Aos 17 anos, Rogério recebeu o convite para ser o terceiro goleiro do Sinop Futebol Clube. Durante o campeonato estadual, os goleiros titular e reserva se contundiram. Contrariando a diretoria do clube, o então treinador Nilo Neves apostou em Rogério. Em seu primeiro jogo, defendeu uma penalidade e garantiu o empate fora de casa contra o Cáceres. Rogério Ceni manteve a titularidade, foi um dos destaques do campeonato e ajudou o Sinop a se sagrar campeão mato-grossense de 1990 – a única conquista do goleiro por um clube que não fosse o São Paulo.

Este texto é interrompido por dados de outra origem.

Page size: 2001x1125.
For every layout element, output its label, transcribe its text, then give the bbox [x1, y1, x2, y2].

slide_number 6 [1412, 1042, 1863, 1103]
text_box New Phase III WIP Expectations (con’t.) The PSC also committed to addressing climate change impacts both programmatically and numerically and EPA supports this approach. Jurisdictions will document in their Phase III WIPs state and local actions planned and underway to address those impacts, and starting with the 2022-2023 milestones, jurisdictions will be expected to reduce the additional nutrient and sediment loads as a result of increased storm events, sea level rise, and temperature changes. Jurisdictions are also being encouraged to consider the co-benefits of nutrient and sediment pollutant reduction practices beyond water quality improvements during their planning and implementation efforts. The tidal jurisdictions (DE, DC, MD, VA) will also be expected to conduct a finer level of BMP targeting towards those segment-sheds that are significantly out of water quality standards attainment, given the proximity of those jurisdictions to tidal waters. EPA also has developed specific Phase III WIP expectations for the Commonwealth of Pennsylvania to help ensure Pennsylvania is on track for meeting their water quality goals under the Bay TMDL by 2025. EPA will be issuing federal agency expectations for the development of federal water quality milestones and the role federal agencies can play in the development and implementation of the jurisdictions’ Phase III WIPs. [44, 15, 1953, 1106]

Em 7 de setembro de 1990, Rogério Ceni deu início à sua trajetória no São Paulo. De cara, foi campeão paulista juvenil. Sua promoção ao elenco profissional em 1992, no entanto, ocorreu graças a outro infortúnio: a morte do colega de posição Alexandre, que adormeceu ao volante de seu carro saindo de uma festa. "Alexandre era muito melhor do que eu", conta o próprio Rogério em seu livro Maioridade Penal.

Mas quis o destino que Rogério Ceni se tornasse uma das maiores lendas do futebol brasileiro e, para muitos, o maior jogador da história do São Paulo. Para a torcida são-paulina, Rogério não é o "M1TO" simplesmente pelos gols, títulos ou recordes, mas porque o goleiro-artilheiro de fato defendia as cores do clube como um torcedor.

Em 2005, dez anos antes da aposentadoria, Rogério Ceni já sentenciou: "Esta é a última camisa que vou usar. Depois, vou me juntar à torcida e vou para o Morumbi".